(Saved entries)
<<<<
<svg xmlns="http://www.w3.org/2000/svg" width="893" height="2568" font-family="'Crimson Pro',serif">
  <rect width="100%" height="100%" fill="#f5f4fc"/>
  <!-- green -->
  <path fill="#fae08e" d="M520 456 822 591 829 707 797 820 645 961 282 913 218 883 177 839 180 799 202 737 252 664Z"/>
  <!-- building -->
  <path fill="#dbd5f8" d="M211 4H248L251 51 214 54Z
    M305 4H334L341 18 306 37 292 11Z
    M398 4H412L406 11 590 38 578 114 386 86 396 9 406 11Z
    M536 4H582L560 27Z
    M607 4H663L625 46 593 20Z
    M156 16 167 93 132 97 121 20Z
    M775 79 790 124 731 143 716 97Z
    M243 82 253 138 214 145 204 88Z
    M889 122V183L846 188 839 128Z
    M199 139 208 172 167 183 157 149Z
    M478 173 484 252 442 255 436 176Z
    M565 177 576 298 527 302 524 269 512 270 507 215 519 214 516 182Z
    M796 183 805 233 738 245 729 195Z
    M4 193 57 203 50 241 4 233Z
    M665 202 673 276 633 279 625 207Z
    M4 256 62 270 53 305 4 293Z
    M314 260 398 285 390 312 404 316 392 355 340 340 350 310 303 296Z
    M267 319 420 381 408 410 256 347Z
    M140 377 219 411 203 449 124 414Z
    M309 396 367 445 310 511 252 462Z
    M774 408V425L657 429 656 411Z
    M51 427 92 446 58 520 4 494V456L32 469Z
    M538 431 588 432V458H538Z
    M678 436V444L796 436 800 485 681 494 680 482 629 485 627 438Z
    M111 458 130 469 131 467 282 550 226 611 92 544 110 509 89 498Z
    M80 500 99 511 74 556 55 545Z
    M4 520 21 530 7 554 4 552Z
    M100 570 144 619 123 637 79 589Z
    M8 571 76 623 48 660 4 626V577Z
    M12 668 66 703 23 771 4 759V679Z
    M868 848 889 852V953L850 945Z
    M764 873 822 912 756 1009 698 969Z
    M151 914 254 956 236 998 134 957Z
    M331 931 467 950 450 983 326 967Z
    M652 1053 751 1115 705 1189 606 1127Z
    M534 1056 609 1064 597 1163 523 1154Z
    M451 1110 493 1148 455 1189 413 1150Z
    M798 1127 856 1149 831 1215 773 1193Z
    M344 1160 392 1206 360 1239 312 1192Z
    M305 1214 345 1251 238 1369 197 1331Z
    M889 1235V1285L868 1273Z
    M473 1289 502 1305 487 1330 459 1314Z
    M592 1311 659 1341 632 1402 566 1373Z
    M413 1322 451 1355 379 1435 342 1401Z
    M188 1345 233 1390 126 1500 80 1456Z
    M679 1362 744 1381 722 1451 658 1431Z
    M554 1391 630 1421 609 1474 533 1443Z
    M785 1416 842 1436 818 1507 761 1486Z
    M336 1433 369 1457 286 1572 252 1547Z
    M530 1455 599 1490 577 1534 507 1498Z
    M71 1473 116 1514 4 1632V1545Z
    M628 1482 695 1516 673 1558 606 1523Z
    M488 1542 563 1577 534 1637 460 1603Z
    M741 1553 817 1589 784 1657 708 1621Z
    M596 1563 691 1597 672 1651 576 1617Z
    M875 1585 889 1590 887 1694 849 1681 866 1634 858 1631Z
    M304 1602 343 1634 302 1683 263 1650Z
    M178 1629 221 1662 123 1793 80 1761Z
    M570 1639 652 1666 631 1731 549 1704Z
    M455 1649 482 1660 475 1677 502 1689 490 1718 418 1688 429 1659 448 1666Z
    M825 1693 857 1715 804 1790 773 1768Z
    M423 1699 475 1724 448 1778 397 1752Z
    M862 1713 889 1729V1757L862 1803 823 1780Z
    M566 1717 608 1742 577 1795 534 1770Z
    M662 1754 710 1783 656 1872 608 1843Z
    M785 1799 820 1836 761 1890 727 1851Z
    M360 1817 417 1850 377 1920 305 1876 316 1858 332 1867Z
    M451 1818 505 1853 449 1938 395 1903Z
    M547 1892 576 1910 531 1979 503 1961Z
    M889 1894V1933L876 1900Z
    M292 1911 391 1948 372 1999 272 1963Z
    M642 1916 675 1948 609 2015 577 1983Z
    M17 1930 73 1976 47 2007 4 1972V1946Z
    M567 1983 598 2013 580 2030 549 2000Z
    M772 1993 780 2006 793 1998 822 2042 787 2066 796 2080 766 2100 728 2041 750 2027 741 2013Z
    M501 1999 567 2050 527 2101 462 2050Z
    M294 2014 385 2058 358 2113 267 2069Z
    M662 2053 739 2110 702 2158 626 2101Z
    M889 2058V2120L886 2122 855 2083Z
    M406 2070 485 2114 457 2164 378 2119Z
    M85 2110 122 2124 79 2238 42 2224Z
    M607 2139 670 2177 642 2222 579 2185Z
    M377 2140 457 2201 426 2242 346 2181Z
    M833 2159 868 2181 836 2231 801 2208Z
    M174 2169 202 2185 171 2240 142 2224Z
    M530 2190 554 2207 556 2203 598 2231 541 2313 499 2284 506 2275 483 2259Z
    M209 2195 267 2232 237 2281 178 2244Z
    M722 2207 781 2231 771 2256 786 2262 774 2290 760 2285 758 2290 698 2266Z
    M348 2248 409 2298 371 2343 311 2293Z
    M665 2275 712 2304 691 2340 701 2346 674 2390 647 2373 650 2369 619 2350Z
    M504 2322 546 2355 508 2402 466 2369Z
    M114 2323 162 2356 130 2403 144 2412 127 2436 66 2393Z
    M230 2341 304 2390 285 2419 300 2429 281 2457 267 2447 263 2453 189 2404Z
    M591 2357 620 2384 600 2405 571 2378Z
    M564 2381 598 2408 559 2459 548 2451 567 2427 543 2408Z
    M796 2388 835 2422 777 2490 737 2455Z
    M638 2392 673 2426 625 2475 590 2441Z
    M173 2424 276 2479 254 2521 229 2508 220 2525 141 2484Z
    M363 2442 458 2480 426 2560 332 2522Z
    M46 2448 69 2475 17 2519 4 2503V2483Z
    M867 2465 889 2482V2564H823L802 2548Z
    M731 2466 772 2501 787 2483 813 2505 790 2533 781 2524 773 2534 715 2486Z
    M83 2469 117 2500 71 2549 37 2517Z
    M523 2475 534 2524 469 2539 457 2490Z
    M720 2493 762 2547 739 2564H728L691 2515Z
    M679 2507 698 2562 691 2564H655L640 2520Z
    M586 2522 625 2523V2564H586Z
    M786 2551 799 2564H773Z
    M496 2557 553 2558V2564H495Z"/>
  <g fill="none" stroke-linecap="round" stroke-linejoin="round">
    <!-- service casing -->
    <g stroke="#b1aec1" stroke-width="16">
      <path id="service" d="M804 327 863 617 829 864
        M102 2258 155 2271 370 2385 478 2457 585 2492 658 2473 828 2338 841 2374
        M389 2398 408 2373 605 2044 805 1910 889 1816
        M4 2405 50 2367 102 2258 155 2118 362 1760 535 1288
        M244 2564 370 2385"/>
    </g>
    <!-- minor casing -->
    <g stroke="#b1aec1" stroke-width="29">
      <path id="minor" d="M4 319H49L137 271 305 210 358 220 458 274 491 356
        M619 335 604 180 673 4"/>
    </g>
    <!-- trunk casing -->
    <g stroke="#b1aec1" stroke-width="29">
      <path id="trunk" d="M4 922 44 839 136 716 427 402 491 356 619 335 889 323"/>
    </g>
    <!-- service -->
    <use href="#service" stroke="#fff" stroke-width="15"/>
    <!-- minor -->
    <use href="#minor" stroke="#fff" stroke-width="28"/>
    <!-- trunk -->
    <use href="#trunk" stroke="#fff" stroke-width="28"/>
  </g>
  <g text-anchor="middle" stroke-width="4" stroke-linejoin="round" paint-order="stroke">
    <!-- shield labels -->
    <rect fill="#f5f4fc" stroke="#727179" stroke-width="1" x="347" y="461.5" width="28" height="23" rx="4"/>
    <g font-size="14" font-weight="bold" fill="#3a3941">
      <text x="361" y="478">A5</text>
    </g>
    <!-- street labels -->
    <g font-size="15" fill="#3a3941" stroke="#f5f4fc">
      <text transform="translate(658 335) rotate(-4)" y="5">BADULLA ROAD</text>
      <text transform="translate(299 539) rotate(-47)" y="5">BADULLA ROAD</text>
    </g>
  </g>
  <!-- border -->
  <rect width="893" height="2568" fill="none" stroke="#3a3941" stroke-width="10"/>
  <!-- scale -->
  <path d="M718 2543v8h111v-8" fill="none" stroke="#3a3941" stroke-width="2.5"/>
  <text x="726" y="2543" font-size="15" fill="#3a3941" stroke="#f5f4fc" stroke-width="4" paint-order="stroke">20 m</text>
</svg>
>>>>
- _About this exercise_
Using the entries above, give back exactly the line containing "M591 2357 620 2384 600 2405 571 2378Z", the line containing "<!-- minor -->", and every line between them, and nothing else.

- _Finished task_
    M591 2357 620 2384 600 2405 571 2378Z
    M564 2381 598 2408 559 2459 548 2451 567 2427 543 2408Z
    M796 2388 835 2422 777 2490 737 2455Z
    M638 2392 673 2426 625 2475 590 2441Z
    M173 2424 276 2479 254 2521 229 2508 220 2525 141 2484Z
    M363 2442 458 2480 426 2560 332 2522Z
    M46 2448 69 2475 17 2519 4 2503V2483Z
    M867 2465 889 2482V2564H823L802 2548Z
    M731 2466 772 2501 787 2483 813 2505 790 2533 781 2524 773 2534 715 2486Z
    M83 2469 117 2500 71 2549 37 2517Z
    M523 2475 534 2524 469 2539 457 2490Z
    M720 2493 762 2547 739 2564H728L691 2515Z
    M679 2507 698 2562 691 2564H655L640 2520Z
    M586 2522 625 2523V2564H586Z
    M786 2551 799 2564H773Z
    M496 2557 553 2558V2564H495Z"/>
  <g fill="none" stroke-linecap="round" stroke-linejoin="round">
    <!-- service casing -->
    <g stroke="#b1aec1" stroke-width="16">
      <path id="service" d="M804 327 863 617 829 864
        M102 2258 155 2271 370 2385 478 2457 585 2492 658 2473 828 2338 841 2374
        M389 2398 408 2373 605 2044 805 1910 889 1816
        M4 2405 50 2367 102 2258 155 2118 362 1760 535 1288
        M244 2564 370 2385"/>
    </g>
    <!-- minor casing -->
    <g stroke="#b1aec1" stroke-width="29">
      <path id="minor" d="M4 319H49L137 271 305 210 358 220 458 274 491 356
        M619 335 604 180 673 4"/>
    </g>
    <!-- trunk casing -->
    <g stroke="#b1aec1" stroke-width="29">
      <path id="trunk" d="M4 922 44 839 136 716 427 402 491 356 619 335 889 323"/>
    </g>
    <!-- service -->
    <use href="#service" stroke="#fff" stroke-width="15"/>
    <!-- minor -->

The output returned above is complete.